**Your instructions**.
An exact restatement of all the data is required, with the pictures left out.

**Listed records**.

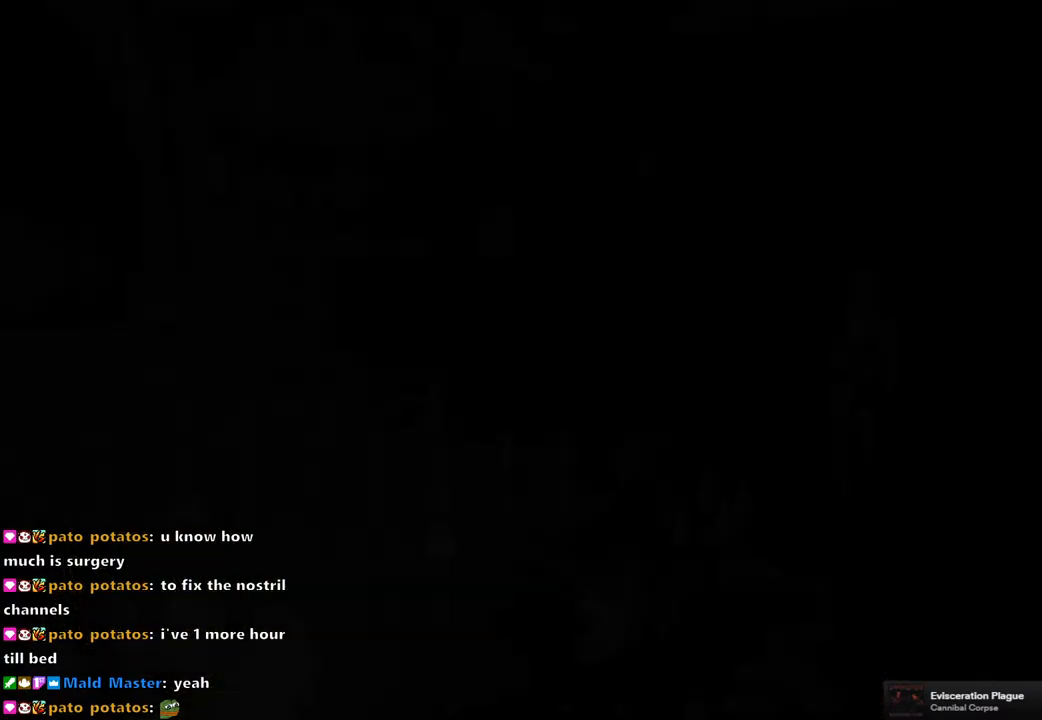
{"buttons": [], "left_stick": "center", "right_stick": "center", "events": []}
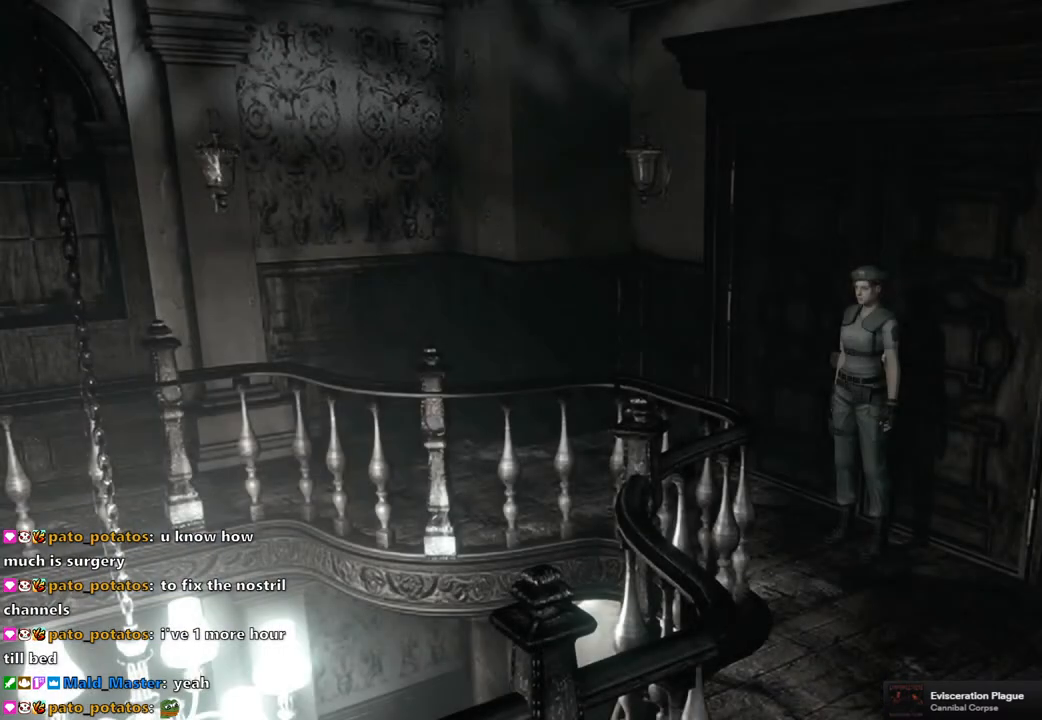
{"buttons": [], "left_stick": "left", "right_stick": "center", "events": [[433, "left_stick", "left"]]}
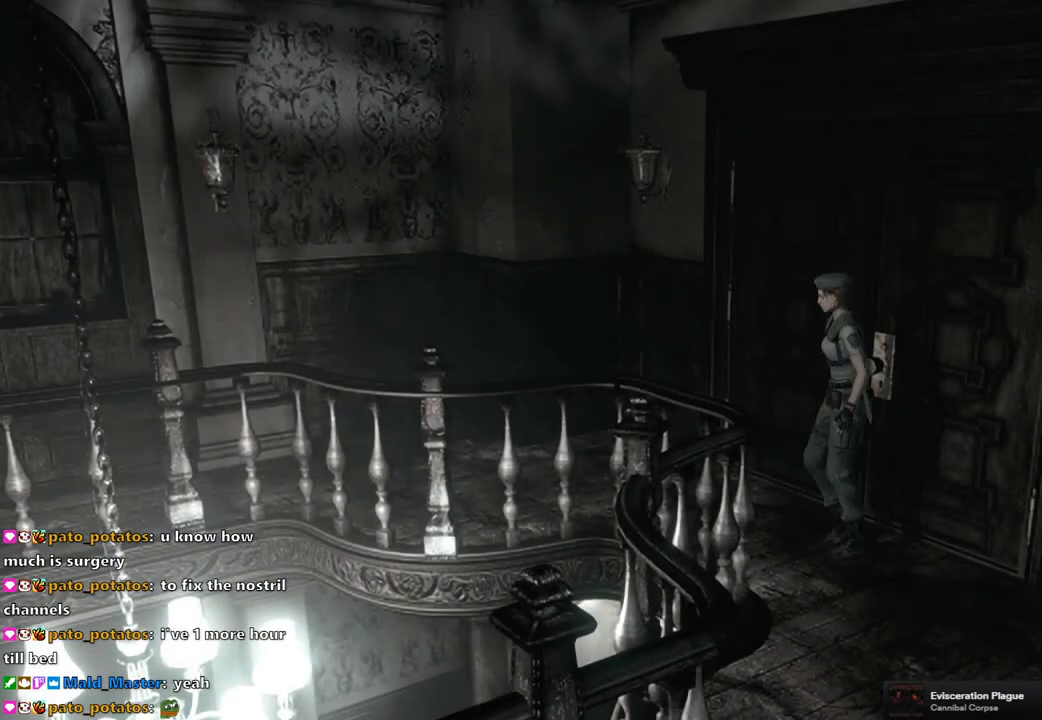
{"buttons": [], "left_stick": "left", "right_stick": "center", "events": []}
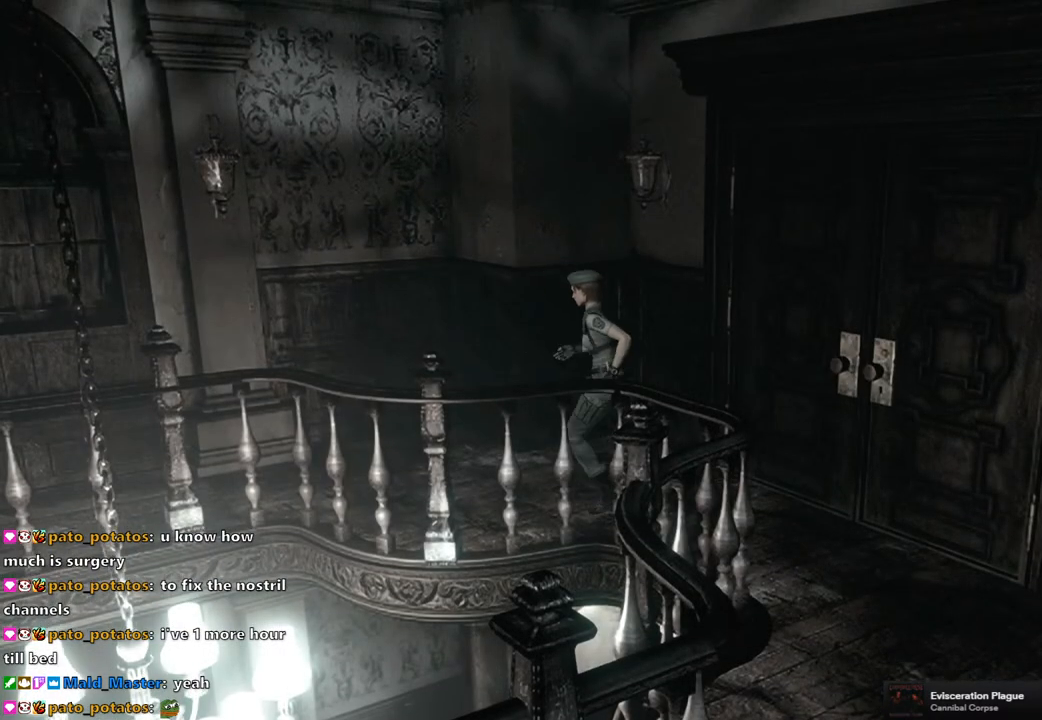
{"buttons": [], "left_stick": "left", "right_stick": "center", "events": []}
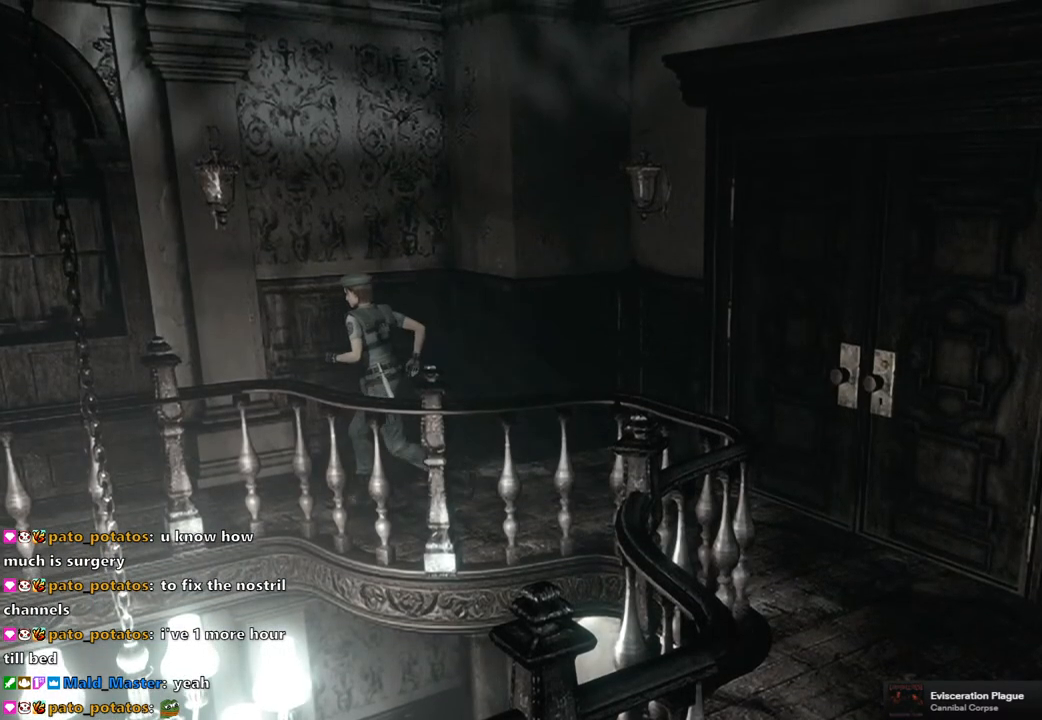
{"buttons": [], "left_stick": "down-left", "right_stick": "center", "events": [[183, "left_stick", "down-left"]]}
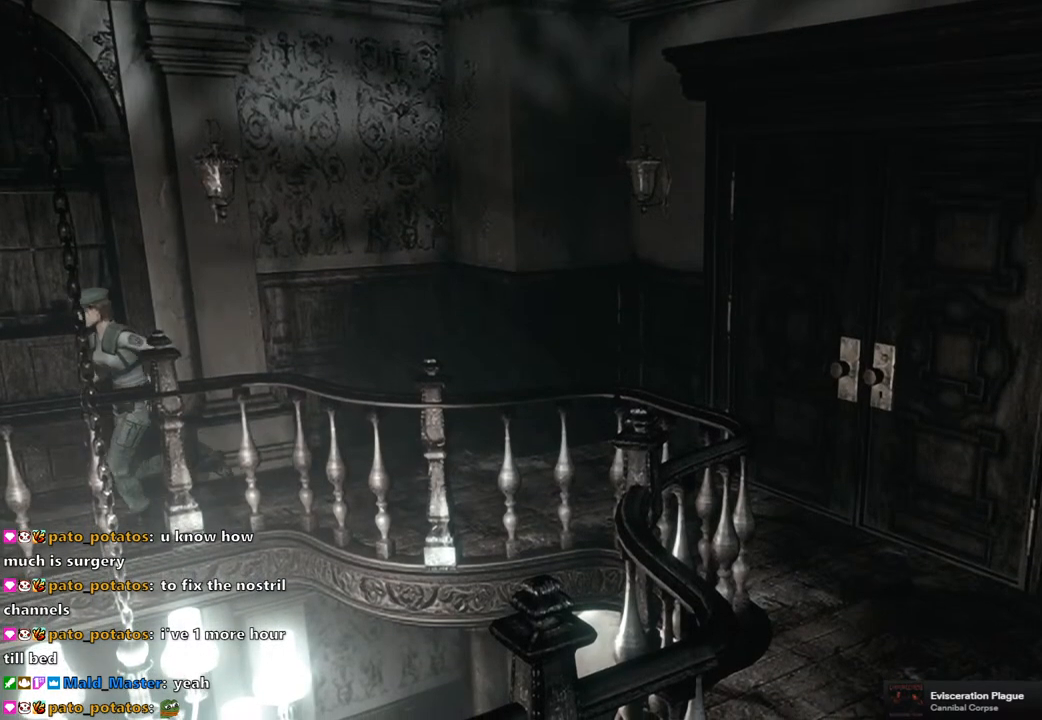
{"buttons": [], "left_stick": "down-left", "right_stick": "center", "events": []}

**Result of this exercise**.
{"buttons": [], "left_stick": "center", "right_stick": "center", "events": []}
{"buttons": [], "left_stick": "left", "right_stick": "center", "events": [[433, "left_stick", "left"]]}
{"buttons": [], "left_stick": "left", "right_stick": "center", "events": []}
{"buttons": [], "left_stick": "left", "right_stick": "center", "events": []}
{"buttons": [], "left_stick": "down-left", "right_stick": "center", "events": [[183, "left_stick", "down-left"]]}
{"buttons": [], "left_stick": "down-left", "right_stick": "center", "events": []}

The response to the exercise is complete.